Seventeenth Amendment to the United States
Constitution The Seventeenth Amendment to the United States
Constitution established direct election of United States Senators by popular vote. The
amendment supersedes Article I, § 3, Clauses 1 and 2 of the Constitution, under which senators
were elected by state legislatures. It also alters the procedure for filling vacancies
in the Senate, allowing for state legislatures to permit their governors to make temporary
appointments until a special election can be held. Under the original provisions of
the Constitution, senators were elected by state legislatures; this was intended to prevent
the federal government from indirectly absconding with the powers and funds of the states. However,
over time various issues with these provisions, such as the risk of corruption and the potential
for electoral deadlocks or a lack of representation should a seat become vacant, led to a campaign
for reform. Reformers introduced constitutional amendments
in 1828, 1829, and 1855, with the issues finally reaching a head during the 1890s and 1900s.
Progressives, such as William Jennings Bryan, called for reform to the way senators were
chosen. Elihu Root and George Frisbie Hoar were prominent figures in the campaign to
maintain the state legislative selection of senators. By 1910, 31 state legislatures had
passed motions calling for reform. By 1912, 239 political parties at both the state and
national level had pledged some form of direct election, and 33 states had introduced the
use of direct primaries. With a campaign for a state-led constitutional amendment gaining
strength, and a fear that this could result in a “runaway convention”, the proposal to
mandate direct elections for the Senate was finally introduced in the Congress. It was
passed by the Congress and, on May 13, 1912, was submitted to the states for ratification.

Raw records:
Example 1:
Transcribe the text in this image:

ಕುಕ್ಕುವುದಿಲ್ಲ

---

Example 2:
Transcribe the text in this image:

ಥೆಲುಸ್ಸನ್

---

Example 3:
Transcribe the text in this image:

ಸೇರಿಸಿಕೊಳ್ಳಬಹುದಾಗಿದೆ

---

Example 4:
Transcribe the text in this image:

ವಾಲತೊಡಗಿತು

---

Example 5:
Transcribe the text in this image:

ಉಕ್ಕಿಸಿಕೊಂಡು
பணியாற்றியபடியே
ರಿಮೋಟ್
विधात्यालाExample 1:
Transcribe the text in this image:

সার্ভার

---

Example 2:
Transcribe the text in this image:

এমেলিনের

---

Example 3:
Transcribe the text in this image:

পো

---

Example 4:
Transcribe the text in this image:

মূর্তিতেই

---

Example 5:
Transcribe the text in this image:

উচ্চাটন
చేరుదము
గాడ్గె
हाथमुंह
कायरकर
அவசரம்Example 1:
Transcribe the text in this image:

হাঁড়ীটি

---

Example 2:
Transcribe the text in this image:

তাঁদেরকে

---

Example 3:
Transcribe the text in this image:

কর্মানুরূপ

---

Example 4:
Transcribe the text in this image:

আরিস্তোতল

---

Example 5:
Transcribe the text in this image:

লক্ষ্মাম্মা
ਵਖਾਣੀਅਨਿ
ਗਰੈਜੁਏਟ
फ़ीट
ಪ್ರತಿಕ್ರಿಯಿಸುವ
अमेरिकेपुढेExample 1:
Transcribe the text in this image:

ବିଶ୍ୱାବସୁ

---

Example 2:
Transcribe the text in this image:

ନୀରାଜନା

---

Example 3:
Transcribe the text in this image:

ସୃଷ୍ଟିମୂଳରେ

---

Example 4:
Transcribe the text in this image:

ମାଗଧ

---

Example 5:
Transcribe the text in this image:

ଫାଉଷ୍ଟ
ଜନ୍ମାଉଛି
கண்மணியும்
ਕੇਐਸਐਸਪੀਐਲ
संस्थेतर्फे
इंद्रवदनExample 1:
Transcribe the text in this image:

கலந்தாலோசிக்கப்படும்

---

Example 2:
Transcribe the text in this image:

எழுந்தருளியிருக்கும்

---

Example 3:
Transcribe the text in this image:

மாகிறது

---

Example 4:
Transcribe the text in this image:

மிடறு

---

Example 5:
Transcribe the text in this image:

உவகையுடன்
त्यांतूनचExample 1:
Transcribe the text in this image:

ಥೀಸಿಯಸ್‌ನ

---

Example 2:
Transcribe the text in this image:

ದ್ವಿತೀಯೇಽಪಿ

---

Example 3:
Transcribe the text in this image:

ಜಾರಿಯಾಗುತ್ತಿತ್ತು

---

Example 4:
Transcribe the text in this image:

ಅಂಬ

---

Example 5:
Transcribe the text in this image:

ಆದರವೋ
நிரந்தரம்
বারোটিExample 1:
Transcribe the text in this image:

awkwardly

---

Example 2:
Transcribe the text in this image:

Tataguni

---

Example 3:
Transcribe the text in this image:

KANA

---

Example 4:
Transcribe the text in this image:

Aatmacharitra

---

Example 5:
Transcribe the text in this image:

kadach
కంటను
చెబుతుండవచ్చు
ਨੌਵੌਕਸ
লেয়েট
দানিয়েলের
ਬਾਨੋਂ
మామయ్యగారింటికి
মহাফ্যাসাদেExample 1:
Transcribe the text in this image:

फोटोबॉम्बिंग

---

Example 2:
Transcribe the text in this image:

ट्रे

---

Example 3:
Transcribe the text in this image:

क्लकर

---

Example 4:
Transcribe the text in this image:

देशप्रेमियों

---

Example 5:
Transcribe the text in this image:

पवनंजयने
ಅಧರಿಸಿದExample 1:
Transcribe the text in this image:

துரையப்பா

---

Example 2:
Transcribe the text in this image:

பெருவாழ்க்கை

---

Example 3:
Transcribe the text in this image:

Complete the following:
A: Sum up the passage on the Seventeenth Amendment in two sentences.
B: Translate this sentence from the passage on the Seventeenth Amendment into Spanish: "Progressives, such as William Jennings Bryan, called for reform to the way senators were chosen."
C: Return the part of the passage on the Seventeenth Amendment between "Progressives, such as" and "states for ratification.", inclusive.
The data is separate from the passage on the Seventeenth Amendment.

The responses:
A: The Seventeenth Amendment replaced the election of U.S. senators by state legislatures with direct election by popular vote, and it changed how Senate vacancies are filled by letting legislatures allow governors to make temporary appointments until a special election. Problems such as the risk of corruption, electoral deadlocks, and vacant seats led to a reform campaign that came to a head in the 1890s and 1900s, and Congress passed the proposal and sent it to the states for ratification on May 13, 1912.

B: Los progresistas, como William Jennings Bryan, pidieron una reforma de la manera en que se elegía a los senadores.

C:
Progressives, such as William Jennings Bryan, called for reform to the way senators were
chosen. Elihu Root and George Frisbie Hoar were prominent figures in the campaign to
maintain the state legislative selection of senators. By 1910, 31 state legislatures had
passed motions calling for reform. By 1912, 239 political parties at both the state and
national level had pledged some form of direct election, and 33 states had introduced the
use of direct primaries. With a campaign for a state-led constitutional amendment gaining
strength, and a fear that this could result in a “runaway convention”, the proposal to
mandate direct elections for the Senate was finally introduced in the Congress. It was
passed by the Congress and, on May 13, 1912, was submitted to the states for ratification.